## Description of the task
Please return the lines of the data that contain "בעניין".

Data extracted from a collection
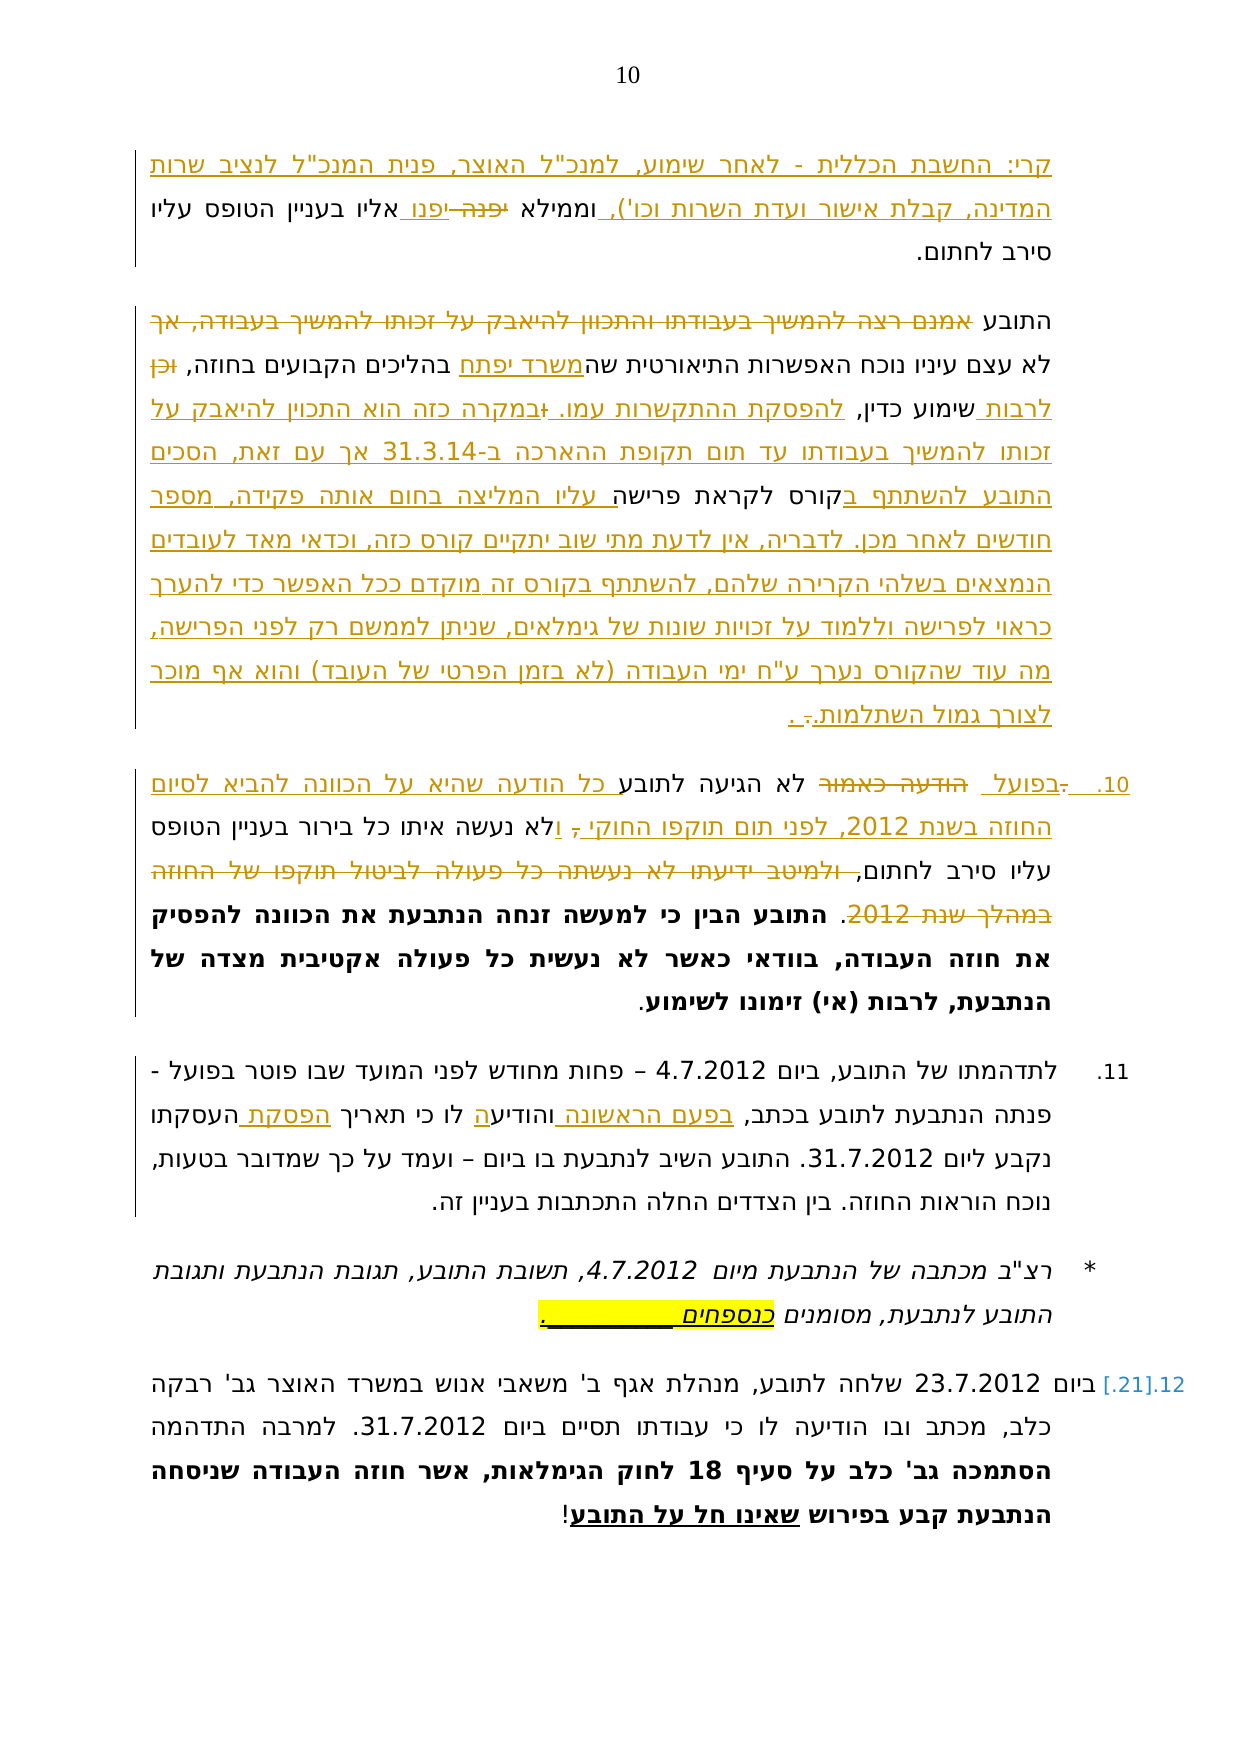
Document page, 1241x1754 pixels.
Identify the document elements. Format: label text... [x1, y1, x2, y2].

list לתדהמתו של התובע, ביום 4.7.2012 – פחות מחודש לפני המועד שבו פוטר בפועל - פנתה הנתבעת לתובע בכתב, והודיע לו כי תאריך העסקתו נקבע ליום 31.7.2012. התובע השיב לנתבעת בו ביום – ועמד על כך שמדובר בטעות, נוכח הוראות החוזה. בין הצדדים החלה התכתבות בעניין זה. [150, 1056, 1096, 1217]
list התובע לא עצם עיניו נוכח האפשרות התיאורטית שה בהליכים הקבועים בחוזה, שימוע כדין, קורס לקראת פרישה [150, 552, 1052, 638]
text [150, 150, 1052, 175]
list התובע לא עצם עיניו נוכח האפשרות התיאורטית שה בהליכים הקבועים בחוזה, שימוע כדין, קורס לקראת פרישה [150, 639, 1052, 681]
list ביום 23.7.2012 שלחה לתובע, מנהלת אגף ב' משאבי אנוש במשרד האוצר גב' רבקה כלב, מכתב ובו הודיעה לו כי עבודתו תסיים ביום 31.7.2012. למרבה התדהמה הסתמכה גב' כלב על סעיף 18 לחוק הגימלאות, אשר חוזה העבודה שניסחה הנתבעת קבע בפירוש שאינו חל על התובע! [150, 1369, 1096, 1529]
list התובע לא עצם עיניו נוכח האפשרות התיאורטית שה בהליכים הקבועים בחוזה, שימוע כדין, קורס לקראת פרישה [150, 306, 1052, 463]
text * רצ"ב מכתבה של הנתבעת מיום 4.7.2012, תשובת התובע, תגובת הנתבעת ותגובת התובע לנתבעת, מסומנים כנספחים __________. [150, 1256, 1096, 1329]
text התובע הבין מכך כי הפקידה ,מבצעת פרוצדורות לגבי עובדים המתקרבים לגיל פרישה. הוא ח אם יש כוונה להפסיק את עבודתו בחודשים הקרובים, הרי שהמשרד יפעל בהתאם למנגנון הקבוע בחוזה בין הצדדים להפסקת ההתקשרות, וממילא אליו בעניין הטופס עליו סירב לחתום. [150, 177, 1052, 267]
list התובע לא עצם עיניו נוכח האפשרות התיאורטית שה בהליכים הקבועים בחוזה, שימוע כדין, קורס לקראת פרישה [150, 464, 1052, 550]
list התובע לא עצם עיניו נוכח האפשרות התיאורטית שה בהליכים הקבועים בחוזה, שימוע כדין, קורס לקראת פרישה [150, 683, 1052, 729]
list לא הגיעה לתובע לא נעשה איתו כל בירור בעניין הטופס עליו סירב לחתום,. התובע הבין כי למעשה זנחה הנתבעת את הכוונה להפסיק את חוזה העבודה, בוודאי כאשר לא נעשית כל פעולה אקטיבית מצדה של הנתבעת, לרבות (אי) זימונו לשימוע. [150, 769, 1096, 1017]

## Your solution
list לתדהמתו של התובע, ביום 4.7.2012 – פחות מחודש לפני המועד שבו פוטר בפועל - פנתה הנתבעת לתובע בכתב, והודיע לו כי תאריך העסקתו נקבע ליום 31.7.2012. התובע השיב לנתבעת בו ביום – ועמד על כך שמדובר בטעות, נוכח הוראות החוזה. בין הצדדים החלה התכתבות בעניין זה. [150, 1056, 1096, 1217]
text התובע הבין מכך כי הפקידה ,מבצעת פרוצדורות לגבי עובדים המתקרבים לגיל פרישה. הוא ח אם יש כוונה להפסיק את עבודתו בחודשים הקרובים, הרי שהמשרד יפעל בהתאם למנגנון הקבוע בחוזה בין הצדדים להפסקת ההתקשרות, וממילא אליו בעניין הטופס עליו סירב לחתום. [150, 177, 1052, 267]
list לא הגיעה לתובע לא נעשה איתו כל בירור בעניין הטופס עליו סירב לחתום,. התובע הבין כי למעשה זנחה הנתבעת את הכוונה להפסיק את חוזה העבודה, בוודאי כאשר לא נעשית כל פעולה אקטיבית מצדה של הנתבעת, לרבות (אי) זימונו לשימוע. [150, 769, 1096, 1017]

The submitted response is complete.